═════ DATA FOR ANALYSIS ═════

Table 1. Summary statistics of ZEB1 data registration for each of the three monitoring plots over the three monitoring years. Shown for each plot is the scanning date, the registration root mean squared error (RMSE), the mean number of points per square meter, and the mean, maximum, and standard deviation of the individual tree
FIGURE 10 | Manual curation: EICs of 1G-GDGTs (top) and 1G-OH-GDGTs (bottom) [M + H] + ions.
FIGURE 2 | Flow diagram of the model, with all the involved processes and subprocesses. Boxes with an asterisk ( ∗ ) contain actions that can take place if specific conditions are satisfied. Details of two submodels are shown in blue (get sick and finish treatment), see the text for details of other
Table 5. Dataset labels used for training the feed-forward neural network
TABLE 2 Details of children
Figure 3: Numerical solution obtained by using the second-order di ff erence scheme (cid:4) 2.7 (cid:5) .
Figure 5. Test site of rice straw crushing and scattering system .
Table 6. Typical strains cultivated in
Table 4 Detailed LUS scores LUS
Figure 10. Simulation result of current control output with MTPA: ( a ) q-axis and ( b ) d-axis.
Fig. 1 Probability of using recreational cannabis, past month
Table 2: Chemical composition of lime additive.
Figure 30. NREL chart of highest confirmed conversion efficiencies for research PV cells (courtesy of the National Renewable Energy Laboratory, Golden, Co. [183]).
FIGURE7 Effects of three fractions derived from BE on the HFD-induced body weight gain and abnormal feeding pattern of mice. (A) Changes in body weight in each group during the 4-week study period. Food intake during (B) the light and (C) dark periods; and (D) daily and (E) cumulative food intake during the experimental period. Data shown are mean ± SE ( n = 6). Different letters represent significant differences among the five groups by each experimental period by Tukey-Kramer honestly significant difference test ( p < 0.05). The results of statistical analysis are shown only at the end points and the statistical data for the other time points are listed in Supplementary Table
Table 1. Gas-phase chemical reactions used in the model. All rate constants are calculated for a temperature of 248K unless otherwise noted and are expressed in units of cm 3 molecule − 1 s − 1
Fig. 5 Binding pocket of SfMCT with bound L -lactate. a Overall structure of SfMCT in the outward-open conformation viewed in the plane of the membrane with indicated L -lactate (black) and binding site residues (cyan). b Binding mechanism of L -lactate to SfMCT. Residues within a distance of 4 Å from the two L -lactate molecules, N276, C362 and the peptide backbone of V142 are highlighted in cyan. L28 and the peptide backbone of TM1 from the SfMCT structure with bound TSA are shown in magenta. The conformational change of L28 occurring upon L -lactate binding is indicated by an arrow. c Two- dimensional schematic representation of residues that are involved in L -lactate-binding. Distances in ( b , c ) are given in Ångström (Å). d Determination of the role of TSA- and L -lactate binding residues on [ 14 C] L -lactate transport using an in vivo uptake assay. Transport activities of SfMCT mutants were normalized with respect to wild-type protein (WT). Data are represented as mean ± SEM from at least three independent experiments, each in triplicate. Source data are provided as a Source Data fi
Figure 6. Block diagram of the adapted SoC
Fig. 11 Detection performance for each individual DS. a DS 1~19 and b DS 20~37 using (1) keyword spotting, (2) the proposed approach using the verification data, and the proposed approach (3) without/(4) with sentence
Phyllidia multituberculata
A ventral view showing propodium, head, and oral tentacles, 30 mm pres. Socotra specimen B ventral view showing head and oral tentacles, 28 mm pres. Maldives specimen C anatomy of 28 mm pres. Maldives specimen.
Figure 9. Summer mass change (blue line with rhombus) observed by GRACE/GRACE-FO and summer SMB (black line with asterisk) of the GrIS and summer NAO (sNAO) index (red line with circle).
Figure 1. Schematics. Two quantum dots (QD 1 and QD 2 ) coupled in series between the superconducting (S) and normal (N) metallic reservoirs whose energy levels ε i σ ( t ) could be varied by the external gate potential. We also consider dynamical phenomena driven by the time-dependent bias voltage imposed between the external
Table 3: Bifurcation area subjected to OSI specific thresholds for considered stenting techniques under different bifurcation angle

═════

» **EXERCISE GOAL**
Print nothing but the lines from the line with "Fig. 5 Binding" to the last line of the records above. Both of those lines count.

» **THE ANSWER**
Fig. 5 Binding pocket of SfMCT with bound L -lactate. a Overall structure of SfMCT in the outward-open conformation viewed in the plane of the membrane with indicated L -lactate (black) and binding site residues (cyan). b Binding mechanism of L -lactate to SfMCT. Residues within a distance of 4 Å from the two L -lactate molecules, N276, C362 and the peptide backbone of V142 are highlighted in cyan. L28 and the peptide backbone of TM1 from the SfMCT structure with bound TSA are shown in magenta. The conformational change of L28 occurring upon L -lactate binding is indicated by an arrow. c Two- dimensional schematic representation of residues that are involved in L -lactate-binding. Distances in ( b , c ) are given in Ångström (Å). d Determination of the role of TSA- and L -lactate binding residues on [ 14 C] L -lactate transport using an in vivo uptake assay. Transport activities of SfMCT mutants were normalized with respect to wild-type protein (WT). Data are represented as mean ± SEM from at least three independent experiments, each in triplicate. Source data are provided as a Source Data fi
Figure 6. Block diagram of the adapted SoC
Fig. 11 Detection performance for each individual DS. a DS 1~19 and b DS 20~37 using (1) keyword spotting, (2) the proposed approach using the verification data, and the proposed approach (3) without/(4) with sentence
Phyllidia multituberculata
A ventral view showing propodium, head, and oral tentacles, 30 mm pres. Socotra specimen B ventral view showing head and oral tentacles, 28 mm pres. Maldives specimen C anatomy of 28 mm pres. Maldives specimen.
Figure 9. Summer mass change (blue line with rhombus) observed by GRACE/GRACE-FO and summer SMB (black line with asterisk) of the GrIS and summer NAO (sNAO) index (red line with circle).
Figure 1. Schematics. Two quantum dots (QD 1 and QD 2 ) coupled in series between the superconducting (S) and normal (N) metallic reservoirs whose energy levels ε i σ ( t ) could be varied by the external gate potential. We also consider dynamical phenomena driven by the time-dependent bias voltage imposed between the external
Table 3: Bifurcation area subjected to OSI specific thresholds for considered stenting techniques under different bifurcation angle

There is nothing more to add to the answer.